● **Short task 1**
How many lines in the entries contain the string "built", with case counting? Reply with the number alone.

● **Reading text**
WNCN interviews Vanderwall about restrictions on citizens at State Fair 12


By MICHAEL HYLAND . . . RALEIGH, N.C. (WNCN) – With the North Carolina State Fair underway, law enforcement officers are aiming to keep sex offenders off the premises.

“They put a perimeter around the fairgrounds, a quarter of a mile. And, when a person comes through that perimeter with an ankle bracelet on or whatever they have, it sets off an alarm,” said Wake County Sheriff Donnie Harrison.

A new law took effect last year barring many of the state’s roughly 17,000 registered sex offenders from being on the fairgrounds during the State Fair.

“We just feel like it’s patently unfair,” said Robin Vanderwall, who is a registered sex offender in Wake County and with the organization North Carolinians for Rational Sexual Offense Laws.

He said the law unfairly targets some people who’ve served their criminal sentences and fulfilled their probation obligations. His group is seeking to have the law overturned.

“We understand people’s concern for safety,” he said. “We believe there’s probably a better solution to addressing that concern.”

● **Data records**
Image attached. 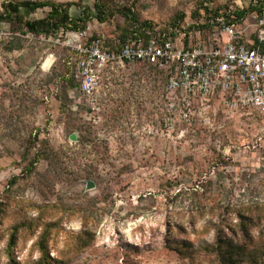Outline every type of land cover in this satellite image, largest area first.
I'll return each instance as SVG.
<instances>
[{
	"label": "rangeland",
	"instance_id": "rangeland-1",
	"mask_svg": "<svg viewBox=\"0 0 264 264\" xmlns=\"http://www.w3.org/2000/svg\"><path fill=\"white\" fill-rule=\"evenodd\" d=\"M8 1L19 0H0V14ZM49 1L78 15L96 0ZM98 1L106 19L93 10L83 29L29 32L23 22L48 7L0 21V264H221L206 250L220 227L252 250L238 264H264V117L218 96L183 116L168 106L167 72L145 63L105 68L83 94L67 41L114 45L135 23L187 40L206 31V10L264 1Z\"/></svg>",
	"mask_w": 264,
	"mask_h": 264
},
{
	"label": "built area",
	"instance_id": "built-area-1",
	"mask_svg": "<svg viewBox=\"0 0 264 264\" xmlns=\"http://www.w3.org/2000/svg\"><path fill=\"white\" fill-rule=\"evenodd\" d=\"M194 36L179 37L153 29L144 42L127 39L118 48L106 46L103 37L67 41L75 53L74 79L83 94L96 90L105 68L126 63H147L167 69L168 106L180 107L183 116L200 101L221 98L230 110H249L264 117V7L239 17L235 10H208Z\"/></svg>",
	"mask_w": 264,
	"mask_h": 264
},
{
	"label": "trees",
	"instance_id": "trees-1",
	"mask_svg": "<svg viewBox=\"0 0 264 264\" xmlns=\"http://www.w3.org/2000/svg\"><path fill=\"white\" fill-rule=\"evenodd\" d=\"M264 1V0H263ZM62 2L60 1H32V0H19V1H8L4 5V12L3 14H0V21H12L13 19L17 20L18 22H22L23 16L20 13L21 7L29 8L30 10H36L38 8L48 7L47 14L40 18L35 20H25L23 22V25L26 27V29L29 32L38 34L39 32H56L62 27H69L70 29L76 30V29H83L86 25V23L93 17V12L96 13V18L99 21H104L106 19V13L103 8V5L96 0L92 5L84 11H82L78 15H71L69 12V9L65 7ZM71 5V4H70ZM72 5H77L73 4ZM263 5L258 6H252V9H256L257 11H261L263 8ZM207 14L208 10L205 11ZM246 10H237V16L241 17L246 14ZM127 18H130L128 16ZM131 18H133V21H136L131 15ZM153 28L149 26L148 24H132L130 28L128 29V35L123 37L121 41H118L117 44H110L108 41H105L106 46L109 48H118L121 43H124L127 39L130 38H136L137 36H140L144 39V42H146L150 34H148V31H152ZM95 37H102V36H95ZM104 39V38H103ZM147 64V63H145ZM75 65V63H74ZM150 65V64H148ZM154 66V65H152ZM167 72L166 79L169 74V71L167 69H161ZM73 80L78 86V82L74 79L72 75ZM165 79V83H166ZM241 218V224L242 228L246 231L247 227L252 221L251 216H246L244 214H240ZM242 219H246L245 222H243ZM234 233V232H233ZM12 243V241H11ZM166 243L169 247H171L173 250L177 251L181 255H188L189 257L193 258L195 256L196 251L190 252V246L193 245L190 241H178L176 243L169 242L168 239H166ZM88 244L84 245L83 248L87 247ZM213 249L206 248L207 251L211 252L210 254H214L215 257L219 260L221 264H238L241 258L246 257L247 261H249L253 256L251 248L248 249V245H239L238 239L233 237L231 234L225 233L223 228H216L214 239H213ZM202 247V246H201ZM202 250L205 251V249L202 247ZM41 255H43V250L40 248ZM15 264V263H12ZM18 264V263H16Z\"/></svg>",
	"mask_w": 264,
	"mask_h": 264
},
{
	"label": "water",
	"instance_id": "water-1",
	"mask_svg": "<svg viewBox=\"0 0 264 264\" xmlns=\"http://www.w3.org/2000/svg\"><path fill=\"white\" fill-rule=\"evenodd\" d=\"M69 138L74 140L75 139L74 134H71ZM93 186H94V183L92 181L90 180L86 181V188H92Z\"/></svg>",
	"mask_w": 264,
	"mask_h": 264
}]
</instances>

● **Short task 2**
Can you carry on the State Fair news story from where it stops?

● **Exercise result 1**
2

● **Exercise result 2**
Read the full article by clicking here.

Robin’s comments:

While I can’t say I’m terribly disappointed by the final news story, I am disheartened that most of what I felt were the very best clips didn’t make it into the cut. For example, when asked what I believe people most misunderstood about registered citizens in North Carolina, I pointed to low recidivism rates and made glowing claims about the more recent scientific data that backs that up. When asked why I thought it was unfair that registered citizens couldn’t attend the fair, I responded that there would be thousands of ex-felons at the fair on opening day and throughout the following week, but that only one particular sub-class of citizens are categorically denied admission. I suggested that the more appropriate concern of law enforcement regarding the state fair was the potential for a domestic terrorism incident much like what we witnessed in Las Vegas.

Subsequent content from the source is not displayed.